New Quantum Internet Applications via Verifiable One-Time Programs
This work addresses the challenge of practical quantum-assisted cryptography for secure applications, offering a near-term implementable framework, though it is incremental as it builds on existing cryptographic primitives.
The paper tackles the problem of enabling secure multi-party computations with minimal quantum resources by introducing Verifiable One-Time Programs (Ver-OTPs), which are used to construct single-round Open Secure Computation (OSC) for applications like sealed-bid auctions and differentially private aggregation, achieving this with only single-qubit states and classical cryptography.

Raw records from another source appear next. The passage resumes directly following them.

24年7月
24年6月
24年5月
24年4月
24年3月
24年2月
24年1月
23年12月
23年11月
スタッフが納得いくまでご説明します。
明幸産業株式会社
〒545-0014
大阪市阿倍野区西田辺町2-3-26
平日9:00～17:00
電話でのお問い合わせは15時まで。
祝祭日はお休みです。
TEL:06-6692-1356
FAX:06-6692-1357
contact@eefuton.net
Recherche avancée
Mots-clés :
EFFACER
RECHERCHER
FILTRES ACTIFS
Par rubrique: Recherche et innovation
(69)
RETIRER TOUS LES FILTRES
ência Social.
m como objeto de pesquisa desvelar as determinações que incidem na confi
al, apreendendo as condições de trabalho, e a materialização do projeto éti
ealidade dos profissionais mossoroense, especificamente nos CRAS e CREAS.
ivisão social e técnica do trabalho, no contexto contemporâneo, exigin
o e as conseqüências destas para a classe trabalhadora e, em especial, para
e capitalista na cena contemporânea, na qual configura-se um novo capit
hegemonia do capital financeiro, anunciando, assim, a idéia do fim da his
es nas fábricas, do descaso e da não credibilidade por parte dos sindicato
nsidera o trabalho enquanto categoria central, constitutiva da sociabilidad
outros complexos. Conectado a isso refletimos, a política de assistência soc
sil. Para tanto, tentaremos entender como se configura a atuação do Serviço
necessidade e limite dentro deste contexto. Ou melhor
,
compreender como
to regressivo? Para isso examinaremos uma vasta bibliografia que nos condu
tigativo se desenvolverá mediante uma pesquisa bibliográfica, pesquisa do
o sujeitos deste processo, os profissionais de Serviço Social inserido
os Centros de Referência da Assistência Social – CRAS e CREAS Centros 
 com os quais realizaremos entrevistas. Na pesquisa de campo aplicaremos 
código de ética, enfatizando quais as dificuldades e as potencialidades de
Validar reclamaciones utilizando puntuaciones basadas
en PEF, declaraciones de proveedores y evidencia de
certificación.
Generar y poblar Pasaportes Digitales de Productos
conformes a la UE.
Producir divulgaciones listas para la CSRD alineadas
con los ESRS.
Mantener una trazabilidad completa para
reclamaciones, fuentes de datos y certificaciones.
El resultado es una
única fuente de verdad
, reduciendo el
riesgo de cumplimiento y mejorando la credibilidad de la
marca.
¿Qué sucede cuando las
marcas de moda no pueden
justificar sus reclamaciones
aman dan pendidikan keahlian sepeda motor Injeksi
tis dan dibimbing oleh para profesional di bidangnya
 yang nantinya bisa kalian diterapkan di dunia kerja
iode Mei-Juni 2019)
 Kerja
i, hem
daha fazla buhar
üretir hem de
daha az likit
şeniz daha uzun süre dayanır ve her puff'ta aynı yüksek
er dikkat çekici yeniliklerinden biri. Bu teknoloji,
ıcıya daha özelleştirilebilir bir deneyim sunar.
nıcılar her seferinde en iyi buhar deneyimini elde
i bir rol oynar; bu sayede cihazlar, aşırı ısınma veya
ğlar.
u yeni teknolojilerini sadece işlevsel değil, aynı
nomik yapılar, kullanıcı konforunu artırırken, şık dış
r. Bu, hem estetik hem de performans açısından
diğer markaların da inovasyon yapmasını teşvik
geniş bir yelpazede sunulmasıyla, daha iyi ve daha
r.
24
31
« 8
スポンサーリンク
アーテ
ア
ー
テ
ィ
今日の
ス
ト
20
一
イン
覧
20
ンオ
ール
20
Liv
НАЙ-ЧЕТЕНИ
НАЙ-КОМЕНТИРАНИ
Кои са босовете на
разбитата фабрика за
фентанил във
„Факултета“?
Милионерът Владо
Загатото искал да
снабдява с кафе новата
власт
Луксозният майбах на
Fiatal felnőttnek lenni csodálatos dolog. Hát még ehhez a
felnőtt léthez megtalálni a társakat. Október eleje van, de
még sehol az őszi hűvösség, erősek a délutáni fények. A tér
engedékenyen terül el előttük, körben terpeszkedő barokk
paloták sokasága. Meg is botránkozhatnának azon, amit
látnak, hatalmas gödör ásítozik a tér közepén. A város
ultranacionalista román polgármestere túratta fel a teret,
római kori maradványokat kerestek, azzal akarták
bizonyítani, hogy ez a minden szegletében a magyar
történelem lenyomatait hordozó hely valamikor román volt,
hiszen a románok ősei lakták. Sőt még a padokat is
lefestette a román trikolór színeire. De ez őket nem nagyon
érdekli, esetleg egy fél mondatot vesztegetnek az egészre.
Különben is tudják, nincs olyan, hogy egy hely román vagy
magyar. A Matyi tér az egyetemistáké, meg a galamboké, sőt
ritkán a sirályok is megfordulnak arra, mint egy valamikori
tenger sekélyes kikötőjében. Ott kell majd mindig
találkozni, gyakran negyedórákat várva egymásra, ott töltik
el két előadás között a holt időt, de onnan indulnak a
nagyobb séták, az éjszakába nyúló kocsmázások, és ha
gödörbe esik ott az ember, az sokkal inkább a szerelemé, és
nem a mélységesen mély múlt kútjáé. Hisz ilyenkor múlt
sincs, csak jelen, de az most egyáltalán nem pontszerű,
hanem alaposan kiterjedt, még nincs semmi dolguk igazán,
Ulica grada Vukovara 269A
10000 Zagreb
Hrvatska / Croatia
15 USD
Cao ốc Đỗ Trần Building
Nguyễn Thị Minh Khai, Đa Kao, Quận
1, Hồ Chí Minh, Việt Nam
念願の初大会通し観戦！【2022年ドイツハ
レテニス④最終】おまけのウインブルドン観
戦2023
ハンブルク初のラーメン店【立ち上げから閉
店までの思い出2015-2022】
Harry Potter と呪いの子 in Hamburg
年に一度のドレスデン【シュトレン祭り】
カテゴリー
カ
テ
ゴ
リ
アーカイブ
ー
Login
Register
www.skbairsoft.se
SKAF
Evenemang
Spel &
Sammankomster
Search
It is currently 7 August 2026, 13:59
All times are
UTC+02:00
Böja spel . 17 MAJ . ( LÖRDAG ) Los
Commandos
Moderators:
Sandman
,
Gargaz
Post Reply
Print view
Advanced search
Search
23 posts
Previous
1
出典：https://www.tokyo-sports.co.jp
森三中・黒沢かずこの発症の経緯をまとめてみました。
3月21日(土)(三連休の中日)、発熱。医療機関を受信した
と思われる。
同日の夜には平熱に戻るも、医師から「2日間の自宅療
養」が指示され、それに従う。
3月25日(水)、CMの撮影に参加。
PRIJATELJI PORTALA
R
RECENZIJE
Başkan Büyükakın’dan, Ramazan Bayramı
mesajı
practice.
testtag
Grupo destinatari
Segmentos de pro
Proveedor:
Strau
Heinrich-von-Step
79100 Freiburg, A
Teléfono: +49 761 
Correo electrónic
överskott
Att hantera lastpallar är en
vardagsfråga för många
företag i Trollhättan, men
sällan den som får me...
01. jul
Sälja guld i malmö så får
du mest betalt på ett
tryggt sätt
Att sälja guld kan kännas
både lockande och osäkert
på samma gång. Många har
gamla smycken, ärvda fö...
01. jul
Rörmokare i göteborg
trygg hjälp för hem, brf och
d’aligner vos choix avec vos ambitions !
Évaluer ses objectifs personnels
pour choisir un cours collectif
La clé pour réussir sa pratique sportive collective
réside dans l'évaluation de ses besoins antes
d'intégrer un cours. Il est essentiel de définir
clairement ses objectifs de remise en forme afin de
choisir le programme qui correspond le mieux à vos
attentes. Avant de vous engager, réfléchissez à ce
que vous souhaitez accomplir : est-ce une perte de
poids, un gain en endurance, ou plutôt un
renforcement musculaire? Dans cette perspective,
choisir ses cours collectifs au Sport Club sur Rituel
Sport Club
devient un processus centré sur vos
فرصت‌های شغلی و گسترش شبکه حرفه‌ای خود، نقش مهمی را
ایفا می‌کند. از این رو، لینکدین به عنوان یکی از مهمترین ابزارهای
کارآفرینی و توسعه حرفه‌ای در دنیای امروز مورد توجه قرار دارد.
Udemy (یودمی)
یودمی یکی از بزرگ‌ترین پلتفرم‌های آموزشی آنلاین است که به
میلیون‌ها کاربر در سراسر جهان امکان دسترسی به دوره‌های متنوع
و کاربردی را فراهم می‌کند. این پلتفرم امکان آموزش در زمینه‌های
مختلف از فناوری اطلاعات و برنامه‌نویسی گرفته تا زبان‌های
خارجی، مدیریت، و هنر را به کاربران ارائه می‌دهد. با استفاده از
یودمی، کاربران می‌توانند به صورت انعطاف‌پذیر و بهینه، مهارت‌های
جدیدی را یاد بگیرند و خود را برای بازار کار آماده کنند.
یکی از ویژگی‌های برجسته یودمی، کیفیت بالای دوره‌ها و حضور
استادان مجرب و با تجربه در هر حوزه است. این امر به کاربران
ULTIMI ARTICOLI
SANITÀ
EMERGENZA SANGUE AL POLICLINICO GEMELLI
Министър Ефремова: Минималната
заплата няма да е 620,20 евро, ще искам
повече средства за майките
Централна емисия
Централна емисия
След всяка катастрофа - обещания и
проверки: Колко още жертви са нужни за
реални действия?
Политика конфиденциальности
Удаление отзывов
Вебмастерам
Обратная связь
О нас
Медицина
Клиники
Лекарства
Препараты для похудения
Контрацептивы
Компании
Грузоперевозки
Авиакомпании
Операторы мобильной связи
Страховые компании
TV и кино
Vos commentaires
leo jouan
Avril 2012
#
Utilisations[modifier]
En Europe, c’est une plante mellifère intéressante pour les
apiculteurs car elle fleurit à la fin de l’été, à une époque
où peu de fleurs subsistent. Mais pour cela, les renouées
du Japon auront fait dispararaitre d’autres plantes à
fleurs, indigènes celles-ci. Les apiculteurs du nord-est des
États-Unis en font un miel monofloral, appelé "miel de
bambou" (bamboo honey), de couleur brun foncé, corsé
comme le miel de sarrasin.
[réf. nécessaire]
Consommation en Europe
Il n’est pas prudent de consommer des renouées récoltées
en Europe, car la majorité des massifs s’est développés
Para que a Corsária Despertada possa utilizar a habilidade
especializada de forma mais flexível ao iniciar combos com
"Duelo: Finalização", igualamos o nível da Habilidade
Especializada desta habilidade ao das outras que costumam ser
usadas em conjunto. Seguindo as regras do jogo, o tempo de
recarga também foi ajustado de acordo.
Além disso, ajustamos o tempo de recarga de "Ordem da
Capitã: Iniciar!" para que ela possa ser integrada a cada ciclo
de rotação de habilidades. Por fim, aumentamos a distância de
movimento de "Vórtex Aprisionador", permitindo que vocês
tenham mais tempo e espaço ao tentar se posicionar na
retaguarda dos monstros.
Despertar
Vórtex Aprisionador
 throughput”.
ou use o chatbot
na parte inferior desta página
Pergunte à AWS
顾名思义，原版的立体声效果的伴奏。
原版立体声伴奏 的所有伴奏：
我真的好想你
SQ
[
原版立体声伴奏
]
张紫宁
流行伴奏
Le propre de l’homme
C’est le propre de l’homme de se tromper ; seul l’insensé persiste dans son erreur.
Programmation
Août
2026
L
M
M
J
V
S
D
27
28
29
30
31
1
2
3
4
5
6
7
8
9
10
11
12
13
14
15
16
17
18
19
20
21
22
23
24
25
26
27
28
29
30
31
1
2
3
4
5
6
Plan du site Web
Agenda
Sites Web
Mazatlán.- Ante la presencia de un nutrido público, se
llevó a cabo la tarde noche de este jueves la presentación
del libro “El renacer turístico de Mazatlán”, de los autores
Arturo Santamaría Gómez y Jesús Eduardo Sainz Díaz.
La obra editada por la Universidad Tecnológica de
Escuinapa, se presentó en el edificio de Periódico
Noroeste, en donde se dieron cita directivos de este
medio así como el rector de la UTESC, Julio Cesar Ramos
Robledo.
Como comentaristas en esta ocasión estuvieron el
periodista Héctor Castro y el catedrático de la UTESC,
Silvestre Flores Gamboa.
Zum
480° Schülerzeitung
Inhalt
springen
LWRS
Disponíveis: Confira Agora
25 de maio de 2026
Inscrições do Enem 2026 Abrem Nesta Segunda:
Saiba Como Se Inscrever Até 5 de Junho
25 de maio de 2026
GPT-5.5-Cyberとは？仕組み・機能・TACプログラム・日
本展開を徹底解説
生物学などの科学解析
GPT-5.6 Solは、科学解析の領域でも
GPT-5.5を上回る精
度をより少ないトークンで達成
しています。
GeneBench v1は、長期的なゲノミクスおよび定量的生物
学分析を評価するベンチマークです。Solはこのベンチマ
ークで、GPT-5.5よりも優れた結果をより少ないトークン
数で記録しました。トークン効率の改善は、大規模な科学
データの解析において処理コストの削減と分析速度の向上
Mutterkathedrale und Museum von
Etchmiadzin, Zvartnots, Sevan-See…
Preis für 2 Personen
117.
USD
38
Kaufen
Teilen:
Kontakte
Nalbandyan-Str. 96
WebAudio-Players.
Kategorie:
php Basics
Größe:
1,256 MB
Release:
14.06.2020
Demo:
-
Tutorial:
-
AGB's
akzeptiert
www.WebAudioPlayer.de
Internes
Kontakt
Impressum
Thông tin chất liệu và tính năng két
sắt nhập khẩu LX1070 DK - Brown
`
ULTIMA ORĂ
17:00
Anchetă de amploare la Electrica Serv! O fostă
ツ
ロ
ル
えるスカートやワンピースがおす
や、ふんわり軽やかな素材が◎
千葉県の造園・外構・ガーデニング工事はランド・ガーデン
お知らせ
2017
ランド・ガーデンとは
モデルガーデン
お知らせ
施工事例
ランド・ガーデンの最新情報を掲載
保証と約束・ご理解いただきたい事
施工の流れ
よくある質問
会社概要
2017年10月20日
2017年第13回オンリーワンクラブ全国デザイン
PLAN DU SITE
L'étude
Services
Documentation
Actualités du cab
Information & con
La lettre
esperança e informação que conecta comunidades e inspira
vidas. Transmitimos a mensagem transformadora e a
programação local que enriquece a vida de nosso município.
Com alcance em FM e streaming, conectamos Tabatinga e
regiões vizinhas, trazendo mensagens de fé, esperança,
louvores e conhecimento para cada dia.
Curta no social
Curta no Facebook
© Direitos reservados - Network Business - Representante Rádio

We introduce Verifiable One-Time Programs (Ver-OTPs) and use them to construct single-round Open Secure Computation (OSC), a novel primitive enabling applications like (1) single-round sealed-bid auctions, (2) single-round and honest-majority atomic proposes -- a building block of consensus protocols, and (3) single-round differentially private statistical aggregation without pre-registration. First, we construct Ver-OTPs from single-qubit states and classical cryptographic primitives. Then, assuming a multi-key homomorphic scheme (MHE) with certain properties, we use Ver-OTPs with MHE to construct OSC. The underlying quantum requirement is minimal: only single-qubit states are needed alongside a hardware assumption on the receiver's quantum resources. Our work therefore provides a new framework for quantum-assisted cryptography that may be implementable with near-term quantum technology.